* **Extrait source**:
⟨

L’époque de Montmartre reste marquée dans les souvenirs des deux amis comme la période la plus heureuse malgré les temps difficiles. Pablo Picasso lui aurait confié : « Tu sais que nous n’avons été heureux qu’à Montmartre »(40). Les années de Céret furent également des moments de plénitude. Le Siège de Jérusalem, qui paraît en 1914, sera illustré par des eaux-fortes de Picasso.
La date du 17 février 1915 est également mémorable dans le tandem Jacob-Picasso : le peintre acceptera d’être le parrain de son ami lors de la célèbre conversion et lui donnera l’un de ses prénoms. Rappelons que Picasso avait sept prénoms, dont Cipriano de la Trinidad (le nom complet étant: Pablo Diego José Santiago Francisco de Paula Juan Nepomuceno María de los Remedios Cipriano de la Santísima Trinidad Ruiz Picasso(41)). Ce prénom de Cyprien plaît à Max Jacob qui signera plusieurs lettres adressées à Picasso d’un Cyprien, sans « de la Trinidad ».Dans son texte inédit intitulé « La Clef des dix plaies d’Égypte »(42), il glose son nouvel appellatif non sans apporter des réflexions fantaisistes qui le mènent d’ailleurs à jouer sur le couple paronymique Cypris / Vénus et Cyprien(43).

⟩

* **Données fournies**:
⟨

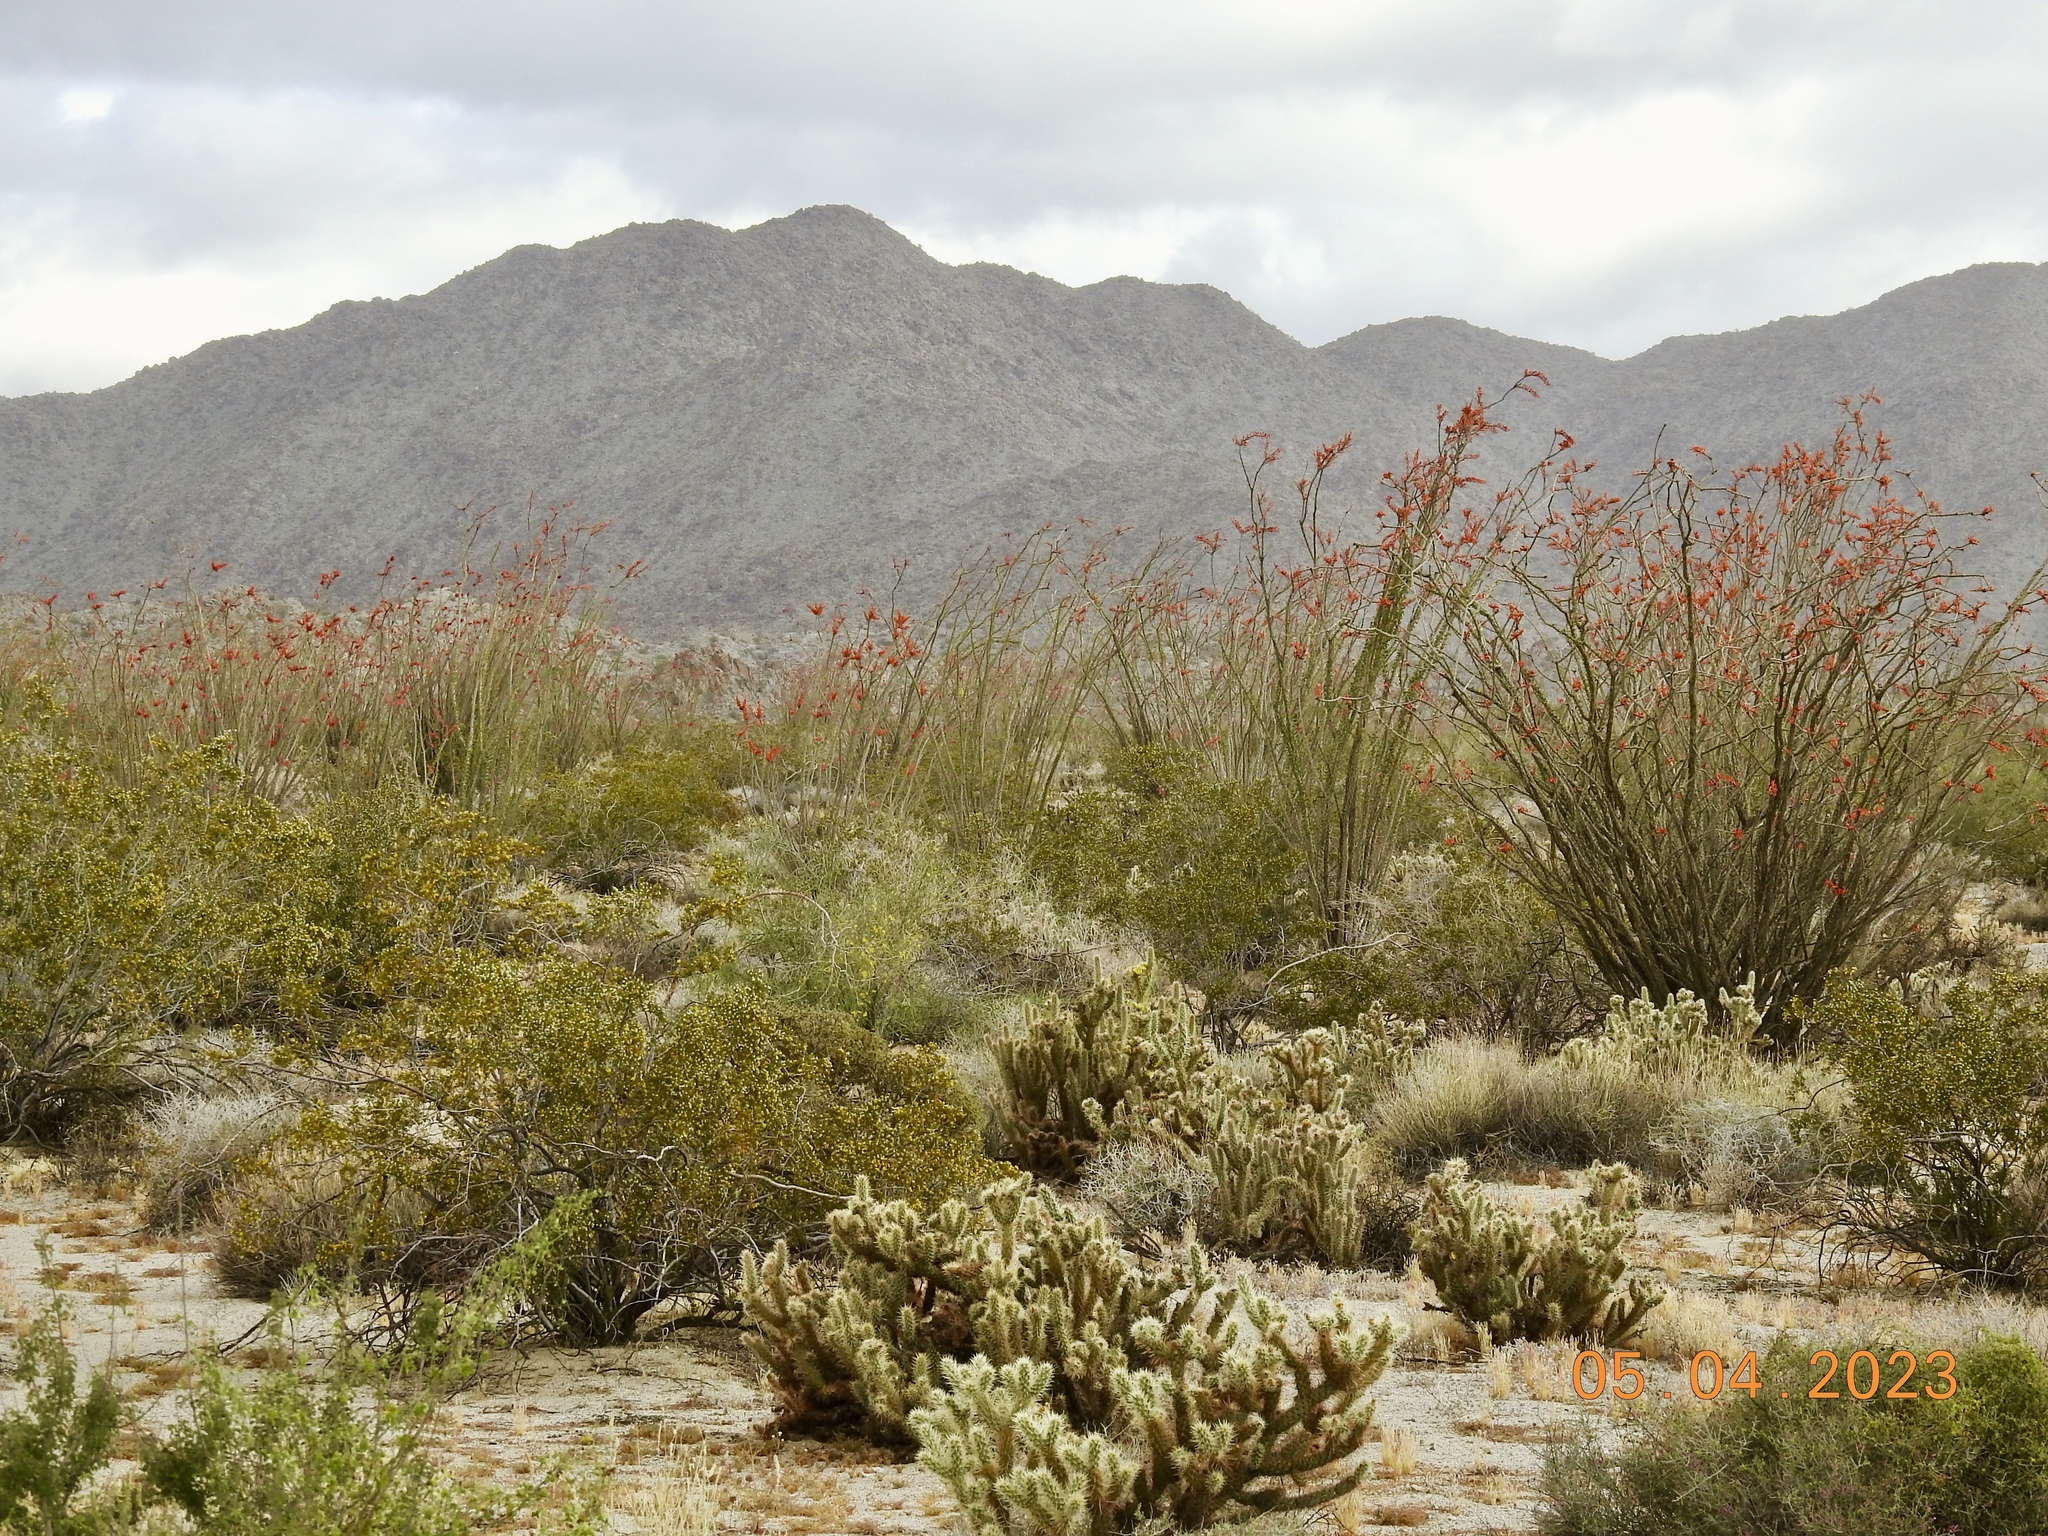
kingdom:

⟩

* **Consigne 1**:
D’après l’extrait sur Max Jacob et Picasso, quel prénom de Picasso Max Jacob reçoit-il lors de sa conversion ?
* **Consigne 2**:
Reproduisez fidèlement le passage de l’extrait sur Max Jacob et Picasso qui va de « L’époque de Montmartre » à « eaux-fortes de Picasso. », ces deux bornes comprises.

* **Réponse 1**:
Cyprien (Cipriano).

* **Réponse 2**:
L’époque de Montmartre reste marquée dans les souvenirs des deux amis comme la période la plus heureuse malgré les temps difficiles. Pablo Picasso lui aurait confié : « Tu sais que nous n’avons été heureux qu’à Montmartre »(40). Les années de Céret furent également des moments de plénitude. Le Siège de Jérusalem, qui paraît en 1914, sera illustré par des eaux-fortes de Picasso.